Cut the bluefish in heart-shaped pieces, season and cook it with fish stock. When nearly done, drain the fish and place it on a baking dish, laying alternate slices of mushrooms and truffles on top, and pour on Italian Sauce. Strew over bread crumbs, place a few small pats of butter on top and bake in the oven.
Cut the fish in pieces as indicated above. Chop fine 4 shallots, place them in a buttered pan, lay 12 pieces of bluefish on top, season and moisten with rich fish stock, and cover with a buttered paper; put to cook. When done, drain the fish and arrange it on a dish. Reduce the fish stock almost completely, then add I gill of veloute, incorporate 6 ounces of butter, season to taste, and finish with lemon juice and chopped parsley, and pour the sauce over the fish.

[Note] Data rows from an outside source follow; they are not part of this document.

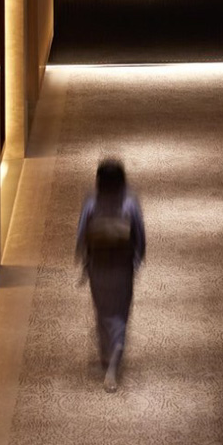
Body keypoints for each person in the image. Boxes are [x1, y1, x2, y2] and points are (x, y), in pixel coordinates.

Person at [75, 158, 146, 392]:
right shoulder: (129, 202)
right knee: (120, 313)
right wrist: (136, 259)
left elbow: (82, 233)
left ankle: (107, 353)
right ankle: (114, 359)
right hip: (122, 266)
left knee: (103, 311)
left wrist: (83, 260)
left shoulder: (92, 202)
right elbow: (139, 234)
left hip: (99, 266)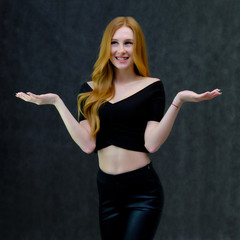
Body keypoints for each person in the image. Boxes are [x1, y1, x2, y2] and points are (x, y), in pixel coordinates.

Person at [16, 16, 221, 240]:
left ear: (137, 47)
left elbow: (152, 144)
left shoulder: (152, 87)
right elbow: (87, 144)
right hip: (107, 191)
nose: (121, 50)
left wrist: (178, 101)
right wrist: (56, 102)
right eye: (115, 42)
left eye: (128, 43)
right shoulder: (89, 90)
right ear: (107, 47)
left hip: (143, 191)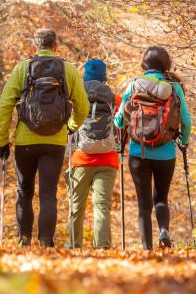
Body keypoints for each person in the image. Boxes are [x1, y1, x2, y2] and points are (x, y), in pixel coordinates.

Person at [0, 28, 89, 247]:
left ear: (34, 47)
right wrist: (70, 127)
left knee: (24, 191)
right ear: (56, 47)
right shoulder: (68, 69)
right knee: (48, 193)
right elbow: (83, 107)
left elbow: (5, 105)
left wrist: (2, 140)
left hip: (25, 141)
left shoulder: (23, 68)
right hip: (54, 141)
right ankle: (46, 241)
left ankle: (24, 239)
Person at [114, 46, 191, 250]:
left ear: (144, 64)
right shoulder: (173, 87)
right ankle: (164, 231)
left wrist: (126, 124)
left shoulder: (134, 85)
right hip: (166, 153)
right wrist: (184, 142)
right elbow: (186, 119)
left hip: (138, 153)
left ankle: (147, 250)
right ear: (165, 64)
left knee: (143, 204)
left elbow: (119, 120)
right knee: (161, 198)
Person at [66, 59, 120, 249]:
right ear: (104, 77)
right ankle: (103, 248)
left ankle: (72, 246)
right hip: (108, 160)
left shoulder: (75, 97)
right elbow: (122, 126)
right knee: (102, 206)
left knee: (75, 206)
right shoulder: (115, 98)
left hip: (80, 159)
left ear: (85, 76)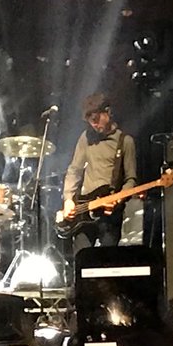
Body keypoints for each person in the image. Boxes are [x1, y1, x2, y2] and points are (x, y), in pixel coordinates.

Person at [61, 92, 137, 250]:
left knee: (106, 262)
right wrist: (68, 199)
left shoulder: (125, 141)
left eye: (95, 119)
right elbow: (74, 170)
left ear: (107, 112)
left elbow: (131, 180)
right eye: (90, 121)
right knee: (82, 260)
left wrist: (118, 199)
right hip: (84, 210)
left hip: (110, 213)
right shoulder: (86, 137)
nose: (94, 125)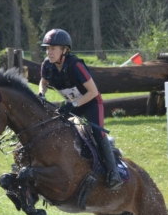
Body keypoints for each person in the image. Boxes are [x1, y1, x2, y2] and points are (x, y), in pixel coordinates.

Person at [37, 28, 123, 190]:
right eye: (47, 48)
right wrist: (41, 93)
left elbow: (93, 92)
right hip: (73, 103)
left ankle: (114, 173)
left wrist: (74, 104)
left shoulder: (76, 65)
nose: (49, 52)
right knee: (57, 127)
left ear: (64, 50)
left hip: (91, 102)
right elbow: (43, 82)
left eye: (53, 48)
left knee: (97, 132)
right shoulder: (47, 65)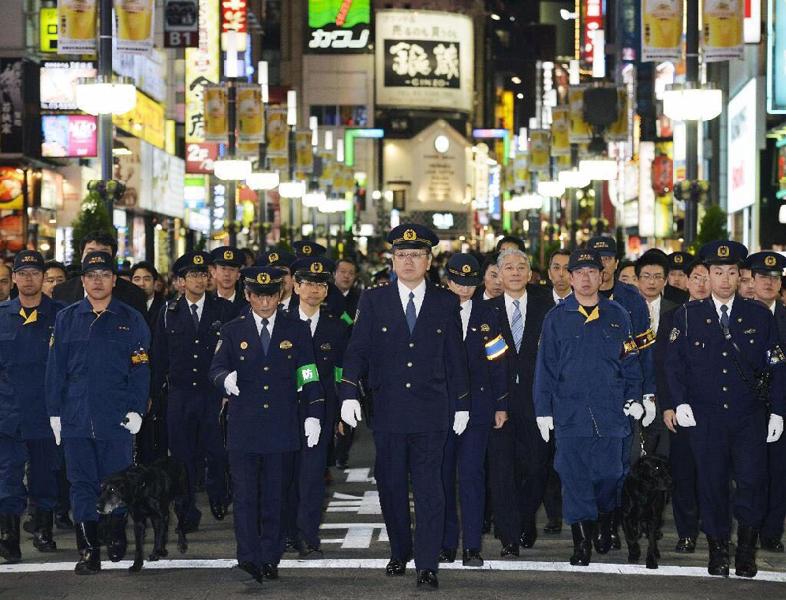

Bluefish Saute - Bluefish Sauted. Same as King-fish or Spanish Mackerel.
The meat of the bluefish is best adapted to be broiled, sauted or baked.
Butter Sauces, Cold Sauces: Same as for Salmon or Cod. Hot Sauces: Fleurette, Colbert, pepper, piquant, pimento.
When the bluefish is nearly done, remove from the broiler, cover with English mustard diluted with Worcestershire sauce and olive oil; strew over bread crumbs, and finish to broil over a brisk fire. Serve separate. Pepper sauce, to which English mustard has been added.
Without the borders of the Mediterranean Coast it is rather difficult to obtain the real bouillabaise; not because cooks are less talented elsewhere, but because the necessary fish for the preparation of this typical Provincial fish stew, or, rather soup, cannot be obtained.
The essential quality of the fish should be its flavor, but another dominant factor is its gelatinous substance, without which it is difficult to obtain good results.
Between the gelatinous broth, the oil and the tomato pulp, a homogeneous effect should be produced, which in this country we cannot obtain unless we prepare a fish stock especially enforced with gelatine.
The fish to be used in preference should be of a firm texture, such as black bass, sea bass, striped bass, Spanish mackerel, kingfish, perch, porgy, etc. To this may be added the eel, the lobster and soft shell crab.
Cut the following fish in pieces all of the same size, I black bass, I sea bass, I striped bass, I eel, I small lobster, and at last 3 soft crabs, which cut in two only.
Chop fine 2 onions and the white part of two leeks, fry lightly in olive oil, add 2 crushed cloves of garlic and 3 good-sized ripe tomatoes previously peeled, freed from seed and cut in small pieces.
Add the fish and a faggot of parsley, thyme, bay leaf and fennel, moisten with 1 1/2 quarts of fish stock and set on a brisk fire. Next add 2 tablespoonfuls of coarsely chopped parsley, the pulp of a half lemon cut in slices, 1/2 teaspoonful of powdered saffron and sufficient salt and pepper.
The fish will be cooked in 15 minutes. Dress the fish symmetrically on a dish. Strain the broth into a tureen, and serve separately some toasted sippets of bread.
Note. - Although this dish may not suit the average American taste, I thought to add it to the present collection of receipts, as it might be of use to one or another in case an amateur of bouillabaise should ask to have it prepared; so much more as other American books on cookery have omitted to give the details I have given above.